Uluslararası ilişkiler uzmanı olmaya gerek yok; bugün bir ilk mektep talebesi bile tercümanın çeviri yaptığını politika yapıcı olmadığını bilir. Yani müzakerelerde söz sahibi değildir, söyleneni çevirir, sonra cevabı çevirir.
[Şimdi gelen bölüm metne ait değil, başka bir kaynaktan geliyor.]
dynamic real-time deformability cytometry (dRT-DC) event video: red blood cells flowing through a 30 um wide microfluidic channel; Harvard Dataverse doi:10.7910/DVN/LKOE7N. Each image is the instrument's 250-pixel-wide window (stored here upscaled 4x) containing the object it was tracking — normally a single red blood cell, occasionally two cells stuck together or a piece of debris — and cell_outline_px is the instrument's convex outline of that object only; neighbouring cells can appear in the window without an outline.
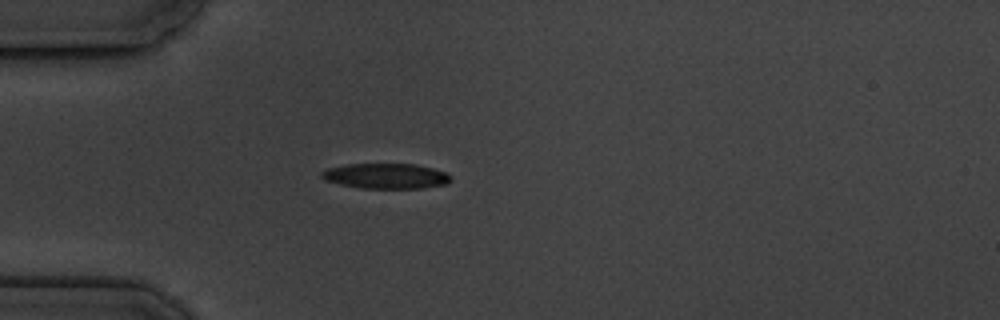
{"species": "common noctule bat (a hibernating species)", "species_latin": "Nyctalus noctula", "temperature_condition": "cold", "stored_images_in_passage": 1, "camera_frame_rate_fps": 3000, "um_per_image_px": 0.085, "animal": {"sex": "male", "body_mass_g": 19.5, "forearm_length_mm": 54.6}, "frame": {"image": 1, "passage_image": 1, "time_ms": 0.0, "image_size_px": [1000, 320], "cell_outline_px": [[452, 180], [448, 184], [420, 188], [360, 188], [340, 184], [324, 180], [320, 176], [320, 172], [328, 168], [348, 164], [416, 164], [448, 172], [452, 176]], "centroid_in_image_um": [32.84, 14.96], "position_along_channel_um": 52.2, "area_um2": 19.19}}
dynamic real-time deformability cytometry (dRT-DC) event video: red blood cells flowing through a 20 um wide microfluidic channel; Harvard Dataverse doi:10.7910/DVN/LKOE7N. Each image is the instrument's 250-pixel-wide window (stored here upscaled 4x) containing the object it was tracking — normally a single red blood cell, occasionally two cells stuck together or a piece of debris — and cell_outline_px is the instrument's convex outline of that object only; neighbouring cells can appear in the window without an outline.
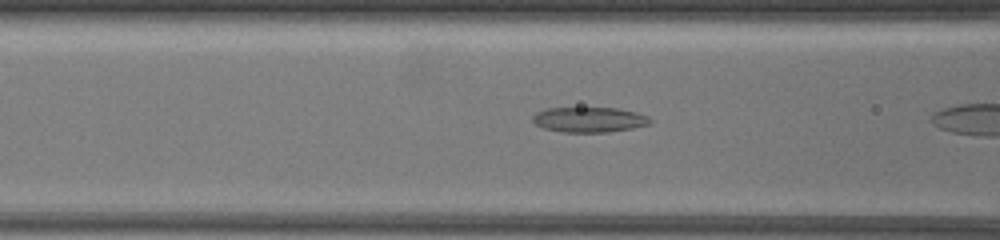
{"species": "common noctule bat (a hibernating species)", "species_latin": "Nyctalus noctula", "temperature_condition": "warm", "stored_images_in_passage": 10, "camera_frame_rate_fps": 3000, "um_per_image_px": 0.085, "animal": {"sex": "female", "body_mass_g": 19.5, "forearm_length_mm": 54.1}, "frame": {"image": 1, "passage_image": 7, "time_ms": 1.333, "image_size_px": [1000, 240], "cell_outline_px": [[652, 120], [648, 124], [632, 128], [608, 132], [560, 132], [544, 128], [536, 124], [532, 120], [532, 116], [536, 112], [548, 108], [616, 108], [636, 112], [648, 116]], "centroid_in_image_um": [50.06, 10.17], "position_along_channel_um": 116.5, "area_um2": 17.17}}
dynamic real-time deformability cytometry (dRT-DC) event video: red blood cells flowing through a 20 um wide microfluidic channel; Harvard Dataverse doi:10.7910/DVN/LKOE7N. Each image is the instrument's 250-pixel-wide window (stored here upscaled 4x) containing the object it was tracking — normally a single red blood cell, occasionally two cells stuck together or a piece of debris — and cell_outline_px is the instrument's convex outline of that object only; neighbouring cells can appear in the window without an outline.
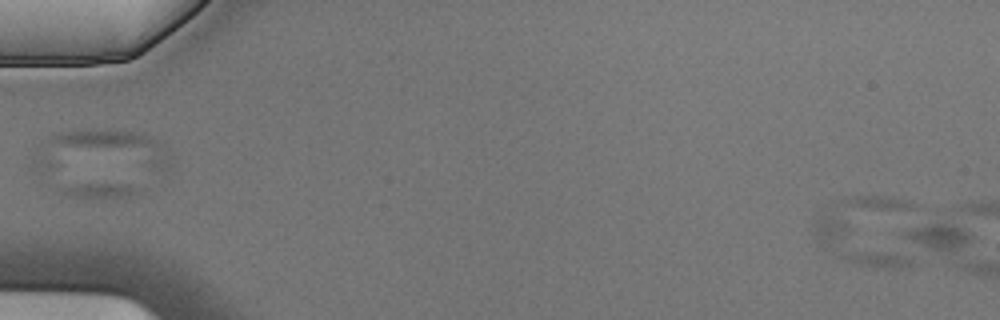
{"species": "Egyptian fruit bat (a non-hibernating species)", "species_latin": "Rousettus aegyptiacus", "temperature_condition": "cold", "stored_images_in_passage": 6, "camera_frame_rate_fps": 3000, "um_per_image_px": 0.085, "animal": {"sex": "male"}, "frame": {"image": 1, "passage_image": 6, "time_ms": 1.667, "image_size_px": [1000, 320], "cell_outline_px": [[916, 208], [908, 212], [836, 240], [824, 240], [816, 236], [812, 224], [832, 200], [844, 196], [892, 196], [908, 200], [916, 204]], "centroid_in_image_um": [72.91, 18.25], "position_along_channel_um": 12.1, "area_um2": 20.58}}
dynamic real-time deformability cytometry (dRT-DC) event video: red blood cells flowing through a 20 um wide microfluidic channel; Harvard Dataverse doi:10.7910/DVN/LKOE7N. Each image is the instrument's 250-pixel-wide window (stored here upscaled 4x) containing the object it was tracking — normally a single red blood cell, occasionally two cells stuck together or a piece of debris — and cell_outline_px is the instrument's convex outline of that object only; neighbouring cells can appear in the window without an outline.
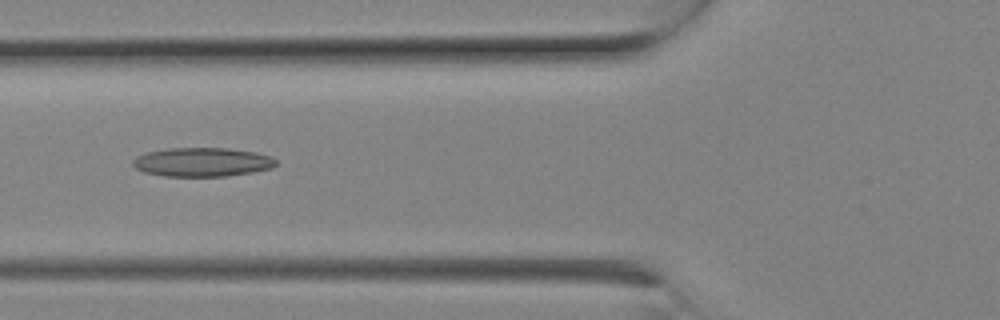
{"species": "Egyptian fruit bat (a non-hibernating species)", "species_latin": "Rousettus aegyptiacus", "temperature_condition": "room temperature", "stored_images_in_passage": 9, "camera_frame_rate_fps": 3000, "um_per_image_px": 0.085, "animal": {"sex": "female"}, "frame": {"image": 1, "passage_image": 7, "time_ms": 2.0, "image_size_px": [1000, 320], "cell_outline_px": [[276, 164], [272, 168], [252, 172], [228, 176], [164, 176], [144, 172], [136, 168], [132, 164], [132, 160], [136, 156], [148, 152], [168, 148], [228, 148], [256, 152], [272, 156], [276, 160]], "centroid_in_image_um": [17.2, 13.77], "position_along_channel_um": 108.6, "area_um2": 24.22}}
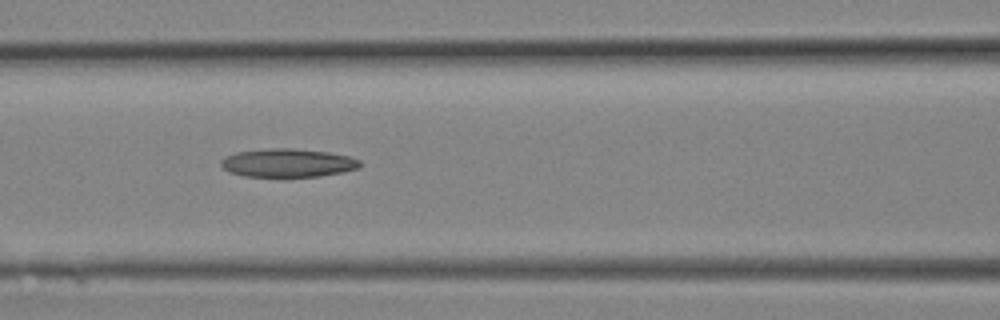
{"frame": {"image": 2, "passage_image": 8, "time_ms": 2.333, "image_size_px": [1000, 320], "cell_outline_px": [[360, 164], [356, 168], [344, 172], [320, 176], [244, 176], [228, 172], [220, 164], [220, 160], [224, 156], [236, 152], [268, 148], [292, 148], [328, 152], [348, 156], [360, 160]], "centroid_in_image_um": [24.41, 13.84], "position_along_channel_um": 142.2, "area_um2": 22.95}}
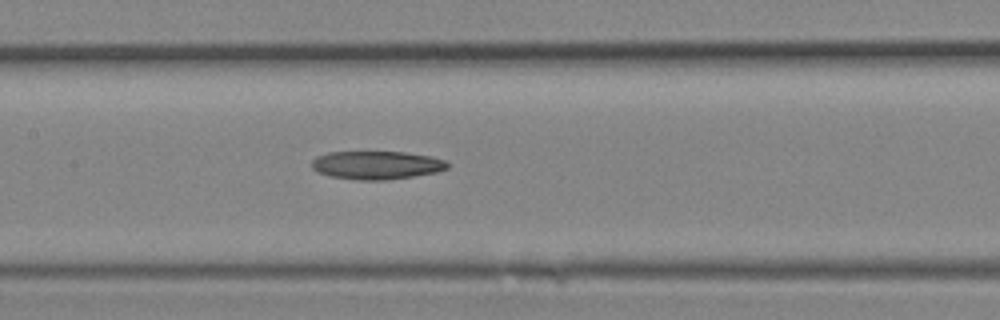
{"frame": {"image": 3, "passage_image": 9, "time_ms": 2.667, "image_size_px": [1000, 320], "cell_outline_px": [[448, 168], [436, 172], [412, 176], [384, 180], [356, 180], [332, 176], [316, 172], [312, 168], [312, 160], [316, 156], [328, 152], [404, 152], [432, 156], [444, 160], [448, 164]], "centroid_in_image_um": [31.98, 14.03], "position_along_channel_um": 175.4, "area_um2": 22.31}}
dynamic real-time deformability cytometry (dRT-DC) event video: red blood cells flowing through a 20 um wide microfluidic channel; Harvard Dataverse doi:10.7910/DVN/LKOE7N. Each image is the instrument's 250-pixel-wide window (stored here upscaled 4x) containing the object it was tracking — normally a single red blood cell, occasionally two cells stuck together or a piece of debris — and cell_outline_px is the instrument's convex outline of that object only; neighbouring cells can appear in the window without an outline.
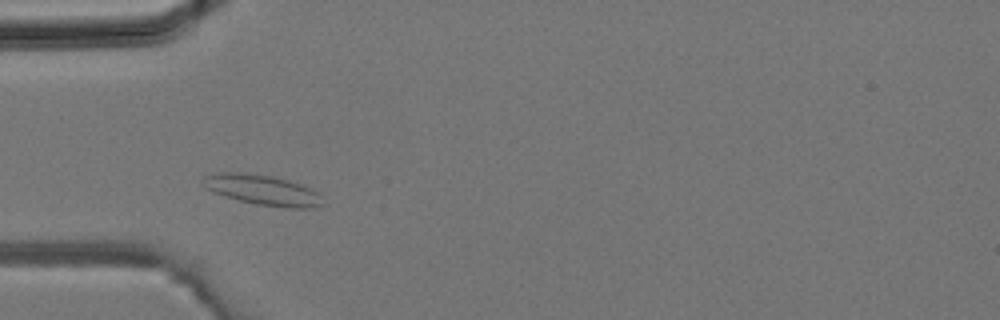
{"species": "common noctule bat (a hibernating species)", "species_latin": "Nyctalus noctula", "temperature_condition": "room temperature", "stored_images_in_passage": 1, "camera_frame_rate_fps": 3000, "um_per_image_px": 0.085, "animal": {"sex": "male", "body_mass_g": 19.2, "forearm_length_mm": 51.8}, "frame": {"image": 1, "passage_image": 1, "time_ms": 0.0, "image_size_px": [1000, 320], "cell_outline_px": [[324, 204], [308, 208], [288, 208], [256, 204], [240, 200], [204, 188], [200, 180], [204, 176], [220, 172], [240, 172], [272, 176], [288, 180], [312, 188], [320, 192]], "centroid_in_image_um": [22.34, 16.14], "position_along_channel_um": 62.7, "area_um2": 21.1}}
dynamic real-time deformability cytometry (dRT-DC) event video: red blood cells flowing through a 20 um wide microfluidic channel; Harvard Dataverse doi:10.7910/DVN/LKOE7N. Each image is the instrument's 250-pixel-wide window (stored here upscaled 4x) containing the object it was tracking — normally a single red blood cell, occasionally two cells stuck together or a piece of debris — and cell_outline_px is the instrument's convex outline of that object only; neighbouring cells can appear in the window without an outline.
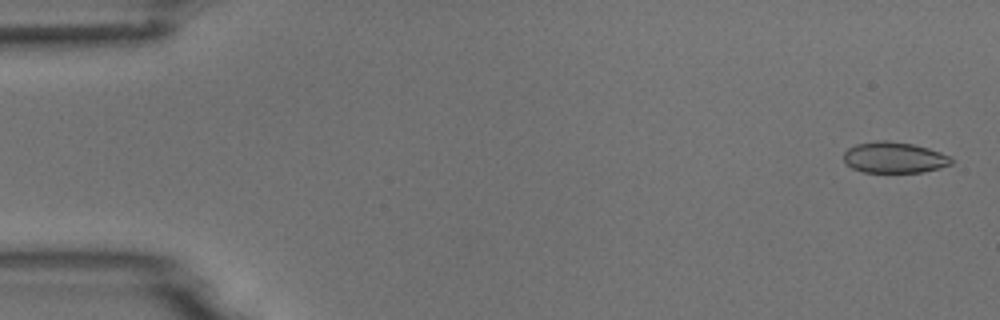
{"species": "common noctule bat (a hibernating species)", "species_latin": "Nyctalus noctula", "temperature_condition": "room temperature", "stored_images_in_passage": 6, "segment_of_instrument_passage": [1, 2], "camera_frame_rate_fps": 3000, "um_per_image_px": 0.085, "animal": {"sex": "male", "body_mass_g": 18.8}, "frame": {"image": 1, "passage_image": 1, "time_ms": 0.0, "image_size_px": [1000, 320], "cell_outline_px": [[952, 164], [940, 168], [924, 172], [864, 172], [852, 168], [844, 160], [844, 152], [848, 148], [856, 144], [876, 140], [888, 140], [912, 144], [928, 148], [940, 152], [948, 156], [952, 160]], "centroid_in_image_um": [76.0, 13.38], "position_along_channel_um": 9.0, "area_um2": 19.42}}
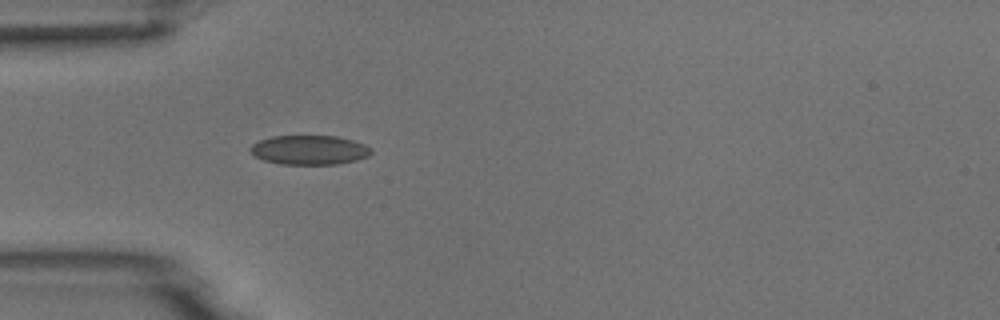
{"frame": {"image": 2, "passage_image": 5, "time_ms": 4.667, "image_size_px": [1000, 320], "cell_outline_px": [[372, 152], [368, 156], [356, 160], [336, 164], [280, 164], [264, 160], [256, 156], [248, 148], [252, 144], [260, 140], [272, 136], [336, 136], [352, 140], [364, 144], [372, 148]], "centroid_in_image_um": [26.3, 12.74], "position_along_channel_um": 58.7, "area_um2": 20.58}}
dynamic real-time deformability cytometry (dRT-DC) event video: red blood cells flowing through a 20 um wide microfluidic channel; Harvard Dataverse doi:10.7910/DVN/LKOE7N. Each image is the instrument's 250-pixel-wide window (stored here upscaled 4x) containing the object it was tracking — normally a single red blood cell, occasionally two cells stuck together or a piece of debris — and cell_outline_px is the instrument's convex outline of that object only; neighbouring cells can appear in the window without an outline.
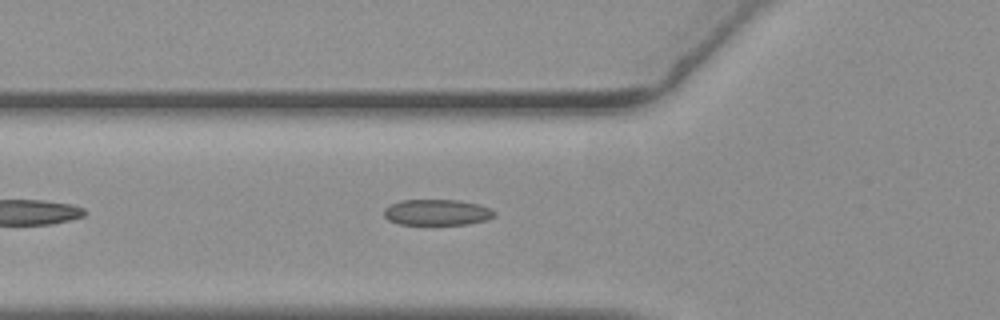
{"species": "common noctule bat (a hibernating species)", "species_latin": "Nyctalus noctula", "temperature_condition": "warm", "stored_images_in_passage": 12, "camera_frame_rate_fps": 3000, "um_per_image_px": 0.085, "animal": {"sex": "female", "body_mass_g": 19.3, "forearm_length_mm": 54.1}, "frame": {"image": 1, "passage_image": 7, "time_ms": 2.0, "image_size_px": [1000, 320], "cell_outline_px": [[496, 216], [488, 220], [468, 224], [396, 224], [388, 220], [384, 216], [384, 208], [388, 204], [400, 200], [456, 200], [480, 204], [492, 208], [496, 212]], "centroid_in_image_um": [37.16, 18.04], "position_along_channel_um": 88.6, "area_um2": 16.99}}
Pekala Kılıçdaroğlu da bu gerçeği biliyor. Kaldı ki tercümanın çeviriyi yapmasını sağlayan şey başındaki örtü değil lisan bilgisi. Pekala tercümanı eleştirmek istiyorsa başındaki örtüyü işe karıştırmadan da bu eleştiriyi yapabilirdi. Ancak işe tercümanın başörtüsünden başlayarak kendi tabanına mesaj veriyor. Siyaset gereği, oy almak için, takiye yaparak başörtüsü ile sorunumuz olmadığını söylesem de bakın hala başörtülülerle uğraşıyorum, diyor. Mesele bu kadar açık!
Peki başabilecekler mi?
Yani eğer iktidar olurlarsa muhafazakar toplum kesimlerinin kazanımlarını ellerinden alabilecekler mi? İki cevap var; birincisi seçimle alakalı. Bence kazanamayacaklar ama onu dediğim gibi bekleyip göreceğiz. İkincisi velevki kazansalar bile muhafazakar kesimin kazanımlarına dokunamayacaklar.
Lütfen dikkat buyurun; dokunmayacaklar değil DOKUNAMAYACAKLAR!
Artık Türkiye o günleri geride bıraktı. Kimsenin buna gücü yetmez! Güçleri yetse bir an bile durmazlardı. Bunu da unutmamak lazım!